There is a generous amount of content floating around focusing on the best practices for a SharePoint Online migration. Well, if you have clicked to view this post, it means you are still looking for something more. We have performed quite a few migrations from SharePoint On-Premises to SharePoint Online. Our key focus during each project was to identify ways to streamline and optimize the migration process to be as smooth and seamless as possible. Migration to SharePoint Online may seem insurmountable. However, the right technology partner, with good understanding of your business objectives, related technologies, compliance, data security and content management best practices, can save you cost, time, and effort. We have put together a 7-step path to a smooth and successful SharePoint Online migration. 7 Steps for a Smooth Migration to SharePoint Online

1. Assessing the existing SharePoint environment

It is good to understand the user’s needs and what features in the current implementation fulfilled them. Checking whether the cloud version supports these features and identifying new ones that can be customized, will help optimize the migration effort without compromising on user experience in the cloud.

2. Identifying the right data migration approach

Before moving on to assessing your content inventory, you could take a call on whether to consider a hybrid migration. If there are compliance restrictions or integration with LOB applications that cannot be migrated, it is better to go for the hybrid environment, where some of your content can be retained on premises. After you have decided, have a clear idea of what content should be moved, retained, or discarded.

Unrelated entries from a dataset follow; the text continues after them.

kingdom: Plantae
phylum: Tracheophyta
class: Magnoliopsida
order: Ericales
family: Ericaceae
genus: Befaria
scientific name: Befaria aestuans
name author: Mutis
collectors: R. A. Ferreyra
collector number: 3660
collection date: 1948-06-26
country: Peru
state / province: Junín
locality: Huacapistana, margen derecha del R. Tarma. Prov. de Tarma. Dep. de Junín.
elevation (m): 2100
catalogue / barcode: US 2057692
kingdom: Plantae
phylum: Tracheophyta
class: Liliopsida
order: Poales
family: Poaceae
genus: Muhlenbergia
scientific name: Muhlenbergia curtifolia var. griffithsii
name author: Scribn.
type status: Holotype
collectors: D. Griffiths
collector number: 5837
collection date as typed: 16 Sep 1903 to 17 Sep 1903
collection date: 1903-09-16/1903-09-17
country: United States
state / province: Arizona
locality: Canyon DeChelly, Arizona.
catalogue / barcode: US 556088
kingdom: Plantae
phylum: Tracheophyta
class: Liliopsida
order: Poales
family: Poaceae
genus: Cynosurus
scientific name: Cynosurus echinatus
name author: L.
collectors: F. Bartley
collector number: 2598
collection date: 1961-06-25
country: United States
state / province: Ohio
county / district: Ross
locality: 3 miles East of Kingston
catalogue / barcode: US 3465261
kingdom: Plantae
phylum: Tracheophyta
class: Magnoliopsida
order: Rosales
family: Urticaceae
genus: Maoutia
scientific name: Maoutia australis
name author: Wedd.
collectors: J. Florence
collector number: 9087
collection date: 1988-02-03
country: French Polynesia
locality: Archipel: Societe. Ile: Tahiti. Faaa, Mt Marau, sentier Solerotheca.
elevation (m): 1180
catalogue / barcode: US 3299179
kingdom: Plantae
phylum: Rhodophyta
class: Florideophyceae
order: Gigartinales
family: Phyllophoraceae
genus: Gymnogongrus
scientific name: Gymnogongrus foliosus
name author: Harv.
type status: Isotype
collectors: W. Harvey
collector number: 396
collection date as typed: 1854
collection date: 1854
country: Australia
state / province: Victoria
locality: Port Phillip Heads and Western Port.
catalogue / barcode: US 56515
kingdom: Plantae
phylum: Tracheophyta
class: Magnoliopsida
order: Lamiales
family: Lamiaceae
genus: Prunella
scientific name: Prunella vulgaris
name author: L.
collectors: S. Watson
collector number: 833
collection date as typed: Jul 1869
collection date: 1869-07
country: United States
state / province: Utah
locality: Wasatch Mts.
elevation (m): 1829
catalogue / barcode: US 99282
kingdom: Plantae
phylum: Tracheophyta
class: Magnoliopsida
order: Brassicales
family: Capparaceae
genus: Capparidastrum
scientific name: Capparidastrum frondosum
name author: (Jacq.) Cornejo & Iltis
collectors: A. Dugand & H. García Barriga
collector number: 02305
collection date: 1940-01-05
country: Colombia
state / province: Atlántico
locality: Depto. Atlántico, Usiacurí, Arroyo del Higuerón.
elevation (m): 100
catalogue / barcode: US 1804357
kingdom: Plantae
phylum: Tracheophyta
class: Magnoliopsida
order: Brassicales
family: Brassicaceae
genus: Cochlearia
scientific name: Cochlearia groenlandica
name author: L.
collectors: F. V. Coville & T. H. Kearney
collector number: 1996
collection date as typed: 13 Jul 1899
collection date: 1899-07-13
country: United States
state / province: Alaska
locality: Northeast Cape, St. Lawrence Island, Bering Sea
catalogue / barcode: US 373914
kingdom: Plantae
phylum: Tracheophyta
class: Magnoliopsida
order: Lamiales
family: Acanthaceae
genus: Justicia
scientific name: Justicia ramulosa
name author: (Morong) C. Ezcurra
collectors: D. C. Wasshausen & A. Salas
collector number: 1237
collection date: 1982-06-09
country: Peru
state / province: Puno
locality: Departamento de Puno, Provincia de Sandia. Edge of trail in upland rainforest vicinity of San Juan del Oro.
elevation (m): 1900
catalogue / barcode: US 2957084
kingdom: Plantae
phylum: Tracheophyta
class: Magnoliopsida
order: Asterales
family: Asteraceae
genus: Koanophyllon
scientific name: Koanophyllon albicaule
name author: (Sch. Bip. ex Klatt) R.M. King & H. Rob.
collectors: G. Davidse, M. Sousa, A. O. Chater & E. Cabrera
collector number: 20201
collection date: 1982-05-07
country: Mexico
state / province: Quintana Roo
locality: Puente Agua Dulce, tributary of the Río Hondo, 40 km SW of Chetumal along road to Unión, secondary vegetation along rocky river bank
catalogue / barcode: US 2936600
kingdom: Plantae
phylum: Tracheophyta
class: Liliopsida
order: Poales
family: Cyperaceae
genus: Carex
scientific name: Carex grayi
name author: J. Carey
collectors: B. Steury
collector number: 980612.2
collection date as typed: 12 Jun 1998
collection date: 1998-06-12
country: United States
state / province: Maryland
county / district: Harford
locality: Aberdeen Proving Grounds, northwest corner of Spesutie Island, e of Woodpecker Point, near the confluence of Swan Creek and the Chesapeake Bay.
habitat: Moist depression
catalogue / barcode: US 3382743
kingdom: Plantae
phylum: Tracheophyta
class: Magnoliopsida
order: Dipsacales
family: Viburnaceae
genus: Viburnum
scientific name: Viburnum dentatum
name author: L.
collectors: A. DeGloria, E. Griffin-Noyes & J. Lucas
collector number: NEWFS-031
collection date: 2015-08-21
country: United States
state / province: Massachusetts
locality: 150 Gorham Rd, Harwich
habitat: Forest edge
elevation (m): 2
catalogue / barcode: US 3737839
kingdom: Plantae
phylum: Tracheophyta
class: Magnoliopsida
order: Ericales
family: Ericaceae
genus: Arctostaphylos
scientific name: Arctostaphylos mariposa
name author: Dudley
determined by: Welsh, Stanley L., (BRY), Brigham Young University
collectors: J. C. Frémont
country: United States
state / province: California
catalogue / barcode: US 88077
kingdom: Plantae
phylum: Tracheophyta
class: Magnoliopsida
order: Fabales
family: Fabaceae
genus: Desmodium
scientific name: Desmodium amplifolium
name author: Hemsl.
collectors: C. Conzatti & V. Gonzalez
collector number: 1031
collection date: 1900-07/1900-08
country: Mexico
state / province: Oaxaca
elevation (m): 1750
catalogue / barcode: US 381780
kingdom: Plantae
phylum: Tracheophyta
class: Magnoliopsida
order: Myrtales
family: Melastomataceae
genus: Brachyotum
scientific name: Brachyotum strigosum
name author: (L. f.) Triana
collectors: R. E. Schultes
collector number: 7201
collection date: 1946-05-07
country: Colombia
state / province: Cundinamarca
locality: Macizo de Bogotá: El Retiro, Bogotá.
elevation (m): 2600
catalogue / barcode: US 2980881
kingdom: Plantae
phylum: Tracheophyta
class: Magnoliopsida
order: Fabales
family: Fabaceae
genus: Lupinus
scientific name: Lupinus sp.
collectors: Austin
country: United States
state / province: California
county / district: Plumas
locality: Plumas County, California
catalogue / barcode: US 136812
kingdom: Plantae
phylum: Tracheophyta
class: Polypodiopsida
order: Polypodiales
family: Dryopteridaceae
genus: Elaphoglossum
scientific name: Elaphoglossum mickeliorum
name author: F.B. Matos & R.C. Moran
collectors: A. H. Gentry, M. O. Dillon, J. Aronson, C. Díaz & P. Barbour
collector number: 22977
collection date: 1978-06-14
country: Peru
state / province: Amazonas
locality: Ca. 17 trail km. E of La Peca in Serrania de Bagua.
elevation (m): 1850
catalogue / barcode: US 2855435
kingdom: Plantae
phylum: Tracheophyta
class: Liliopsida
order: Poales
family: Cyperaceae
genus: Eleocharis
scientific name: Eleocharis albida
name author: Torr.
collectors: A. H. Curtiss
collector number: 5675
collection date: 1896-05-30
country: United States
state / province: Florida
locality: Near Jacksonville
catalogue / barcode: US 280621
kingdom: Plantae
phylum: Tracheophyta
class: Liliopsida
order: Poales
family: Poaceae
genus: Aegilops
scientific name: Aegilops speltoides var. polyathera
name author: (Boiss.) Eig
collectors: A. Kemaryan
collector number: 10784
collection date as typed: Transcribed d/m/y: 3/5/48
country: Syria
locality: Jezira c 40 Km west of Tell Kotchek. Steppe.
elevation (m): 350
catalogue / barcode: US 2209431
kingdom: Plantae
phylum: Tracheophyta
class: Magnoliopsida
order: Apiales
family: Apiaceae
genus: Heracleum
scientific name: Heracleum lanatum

3. Migrating custom solutions

Another important step is to identify all the custom solutions integrated to SharePoint On-Premises. These solutions cannot be deployed to SharePoint Online and hence have to be rebuilt to work in the cloud. This may not always end up with the finest results, depending on the complexity. So, it is best to decide what solutions should be recreated and replace others with out-of-the-box solutions having the same functionality. This will save you a lot of time and money.

4. The migration roadmap

Before you even touch the cloud, you should have a technology-roadmap planned upfront. Choose the most effective migration approach. You could either migrate your files in stages, with a testing phase between each or directly copy all your SharePoint files to Office 365. This can be decided on assessing your requirements. For best user-experience, have a clear idea of your SharePoint plan and its features before you migrate. Changes made post migration may not result in a clean deployment.

5. Performing the migration

After reviewing your roadmap for possible roadblocks and compliance to the Office 365 architecture requirements and best practices, there is nothing left to do but initiate the migration. It would be best to have an expert assist you in the migration. There is also a deployment checklist by Microsoft that you could refer in case you don’t. Make sure you keep testing as you proceed to develop your Office 365 environment.

6. Post-migration fixes

After migration, you should have a post migration maintenance strategy worked out. Verify migrated content in the new environment. Conduct a QA analysis to ensure that end users can access and manage their documents, mails, and other collaboration applications in the cloud environment.

7. Go-live and support

After a successful migration, you can focus on supporting the end users to get along with the new environment and features and build awareness on its capabilities. SharePoint online, being a fairly intuitive platform, trainings on using the advanced features would be a good idea. Set a robust governance model for correct use of the platform. Finally, get feedback from end-users to consistently improve user experience and adoption.